Em “Como se desenha uma casa”, título emprestado de um poema de Manuel António Pina, a arquitectura amena de um dos mais amados projectos modernistas de habitação colectiva em Portugal é usada para contar uma história em que o passado é também presente. “Como se desenha uma casa” foi filmada no Bloco das Águas Livres, um edifício desenhado por Nuno Teotónio Pereira e Bartolomeu Costa Cabral nos anos 50 do séc. XX.
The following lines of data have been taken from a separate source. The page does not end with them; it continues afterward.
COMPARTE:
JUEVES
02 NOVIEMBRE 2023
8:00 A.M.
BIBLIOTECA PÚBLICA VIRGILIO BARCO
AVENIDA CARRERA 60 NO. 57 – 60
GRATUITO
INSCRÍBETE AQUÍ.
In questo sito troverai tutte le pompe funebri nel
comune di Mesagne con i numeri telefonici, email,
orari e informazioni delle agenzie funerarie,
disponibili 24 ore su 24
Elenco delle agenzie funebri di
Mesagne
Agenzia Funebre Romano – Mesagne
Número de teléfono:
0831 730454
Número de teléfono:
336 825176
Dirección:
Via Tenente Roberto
Argumento e realização: Luis Urbano
Interpretação: Anabela Almeida, Jorge Andrade, Miguel Damião, Mónica Garnel, António Oliveira, Tânia Alves, José Capela, Hugo Franco, Paula Diogo, Carlos Ribeiro
Produção: JackBackPack | A+A Books | Mala Voadora
Cinematografia: Bruno Nacarato
Montagem: Luis Urbano com Bruno Nacarato
Captação de Som: João Bastos
Assistentes de Produção: Isabel Rodrigues e Anna Gonçalves
Anotação: Anna Gonçalves
Pós-Produção Vídeo: Joana Deusdado
Pós-Produção Áudio: Armando Ramos
Banda Sonora: Gisela João
2014 | 19’29” | cor | 16:9
O Jogo do Cordel enquanto paradigma arquitectónico
De outra estirpe, infinitamente mais complexa, é o espaço-tempo arquitectónico do último filme de Luis Urbano, o mais virtuosístico dos três (voltando ao antonionismo, desta vez porventura o de La Notte (1961)). O estratagema de conjugar a elusividade dos acontecimentos com a dos espaços (arquitectónicos, e fílmicos) e a dos tempos (fílmicos, e arquitectónicos) é aqui elevado a uma arte consumada.
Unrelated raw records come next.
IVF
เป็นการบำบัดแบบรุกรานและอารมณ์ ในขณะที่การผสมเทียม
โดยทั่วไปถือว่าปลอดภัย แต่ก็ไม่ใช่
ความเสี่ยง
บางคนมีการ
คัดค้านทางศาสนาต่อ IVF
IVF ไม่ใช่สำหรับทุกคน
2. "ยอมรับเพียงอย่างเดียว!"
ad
Aludíamos a Matta-Clark: o tema do cut - do corte e da montagem - domina gráfica, conceptual e ontologicamente esta pequena gema cinematográfica, onde tudo se configura dual: corte do pão e do topo da garrafa, a teia dos fios do direito e do avesso e outra vez do avesso, o onscreen e o offscreen, a segunda chegada a casa da talvez Mónica (talvez a da viagem de há dois anos), o elevador alternando com a escada, a escada fracturada em cotovelo, o corredor que vai de um lado ao outro do edifício, Mónica que parece ela e outra, a lavandaria que era num sítio e agora é noutro, o sair e o entrar pela frente e pelas traseiras, os tempos (não-sequenciais, mas divididos) em que tudo isso acontece, o antes e o depois, o ser e não ser talvez uma mesma mulher (não só a(s) que se vê(em), como entre essa(s) e a que é mencionada como 'Mónica'), tudo isto configura um tubo topológico com propriedades de doughnut ou de anel de Mobius que afecta não apenas o serpenteamento labiríntico do edifício e do itinerário da sua laboriosa travessia (também reminiscente desse hotel Overlook tão impossível de reconstituir como o próprio labirinto, em Shining, por sua vez reminiscente de um duo hotel-labirinto igualmente espácio-temporal anterior, O ano passado em Marienbad, de Resnais (1961)), como a conduta dos próprios personagens e o comportamento enigmático com que o filme concorre para tirar os fios das mãos de uns para os passar modificadamente para as mãos de outros, arquitectando espaços, acontecimentos, seres, eventos, tempos, de maneira a pôr em evidência... o modo como tudo isso vai reatar, reapanhar, no final, o fio de ariadne deste labirinto a três, e encaixar, do outro lado (onde a câmara se vai colocar à espera da chegada de Mónica, anunciada e inesperada), num uso sucessivamente elíptico dos contracampos, um puzzle que se torna definitivamente indecifrável no momento do seu preciso acabamento (como qualquer edifício que se preze, diríamos).
A chave de tudo isto? Talvez... a própria chave? (Outro MacGuffin). Mas nas deambulações antonionianas (e béla-tarsianas, e van-santianas), pouco importa o quê: por mais agudo que seja um reconhecimento ou o seu contrário (como no desfecho de The Passenger), trata-se sempre de um reconhecimento do irreconhecível. Porque desde o início uma potência do hiato se interpunha entre esses famosos pares duais: um 'talvez' persistente e fatídico que descontinuava qualquer nexo (excepto o da inexorável, controladíssima montagem cinematográfica disso tudo, a dizer que, no fim dos fins, a Arquitectura ganhou).